### [YOUR ASSIGNMENT]
Gather every line in the entries below that contains the string "greater". Letter case counts.

### [INPUT FOR THIS TASK]
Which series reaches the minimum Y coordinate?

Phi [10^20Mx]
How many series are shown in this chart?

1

...

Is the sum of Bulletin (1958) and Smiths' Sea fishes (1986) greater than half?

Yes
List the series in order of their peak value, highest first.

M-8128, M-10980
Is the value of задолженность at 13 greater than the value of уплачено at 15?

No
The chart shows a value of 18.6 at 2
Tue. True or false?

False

### [EXERCISE RESPONSE]
Is the sum of Bulletin (1958) and Smiths' Sea fishes (1986) greater than half?
Is the value of задолженность at 13 greater than the value of уплачено at 15?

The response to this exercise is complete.